In medio stat virtus: enrichment history in poor galaxy clusters
G. Riva, S. Ghizzardi, S. Molendi, M. Balboni, I. Bartalucci, S. De Grandi, F. Gastaldello, L. Lovisari, M. Rossetti
TL;DR
This study targets the chemical enrichment history of the intracluster medium by measuring iron-abundance profiles in three intermediate-mass, nearby clusters (MKW3s, A2589, Hydra A) using azimuthally complete XMM-Newton data. A two-step spectral analysis explicitly models the soft X-ray background and instrumental background, with azimuthal background sampling to mitigate systematics that bias Fe L-shell measurements in the outskirts.

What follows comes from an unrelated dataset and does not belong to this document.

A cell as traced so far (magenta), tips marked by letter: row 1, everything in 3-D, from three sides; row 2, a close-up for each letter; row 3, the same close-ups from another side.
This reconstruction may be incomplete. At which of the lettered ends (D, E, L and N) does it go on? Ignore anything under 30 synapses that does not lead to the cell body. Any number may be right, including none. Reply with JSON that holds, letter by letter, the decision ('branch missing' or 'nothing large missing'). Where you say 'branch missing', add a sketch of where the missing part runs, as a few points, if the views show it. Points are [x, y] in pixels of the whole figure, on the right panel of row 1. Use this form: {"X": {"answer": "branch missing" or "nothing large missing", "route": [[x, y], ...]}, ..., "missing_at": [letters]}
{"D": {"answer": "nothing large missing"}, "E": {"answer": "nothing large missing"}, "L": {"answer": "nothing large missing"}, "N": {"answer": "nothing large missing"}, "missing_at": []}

After accounting for XRB systematics, the clusters exhibit flat iron profiles out to ~0.8 $R_{500}$ at $Z_{Fe} \sim 0.3\,Z_{\odot}$, consistent with enrichment histories observed in more massive systems and supporting a common, early enrichment scenario across mass scales. The authors combine X-ray iron masses with optical stellar masses to derive iron yields, finding intermediate values that bridge the group and cluster regimes, but highlighting substantial systematic uncertainties, particularly in stellar masses. The work underscores the necessity of full azimuthal coverage and careful background treatment to obtain reliable outskirts abundances and lays groundwork for expanding the intermediate-mass regime with future facilities like XRISM and Athena.
Abstract
The enrichment history of galaxy clusters and groups remains far from being fully understood. Recent measurements in massive clusters have revealed remarkably flat iron abundance profiles out to the outskirts, suggesting that similar enrichment processes have occurred for all systems. In contrast, abundance profiles in galaxy groups have sometimes been measured to decline with radius, challenging our understanding of the physical processes at these scales. In this paper, we present a pilot study aimed at accurately measuring the iron abundance profiles of MKW3s, A2589, and Hydra A, three poor clusters with total masses of $M_{500} \simeq 2.0-2.5 \times 10^{14}$ M$_\odot$, intermediate between the scales of galaxy groups and massive clusters. Using XMM-Newton to obtain nearly complete azimuthal coverage of the outer regions of these systems, we show that abundance measurements in the outskirts are more likely to be limited by systematics than by statistical errors. In particular, inaccurate modelling of the soft X-ray background can significantly bias metallicity estimates in regions where the cluster emission is faint. Once these systematics are properly accounted for, the abundance profiles of all three clusters appear to be flat at $Z \sim 0.3$ Z$_{\odot}$, in agreement with values observed in massive clusters. Using available stellar mass estimates, we also computed their iron yields, thereby beginning to probe a largely unexplored mass range. We find $Y_{Fe,500} = 2.68\pm0.34$, $2.54\pm0.64$, and $7.51\pm1.47$ Z$_{\odot}$ for MKW3s, A2589, and Hydra A, respectively, spanning the transition regime between galaxy groups and massive clusters. Future observations of systems with temperatures of $2-4$ keV will be essential to further populate this intermediate-mass regime and to draw firmer conclusions on the chemical enrichment history of galaxy systems across the full mass scale.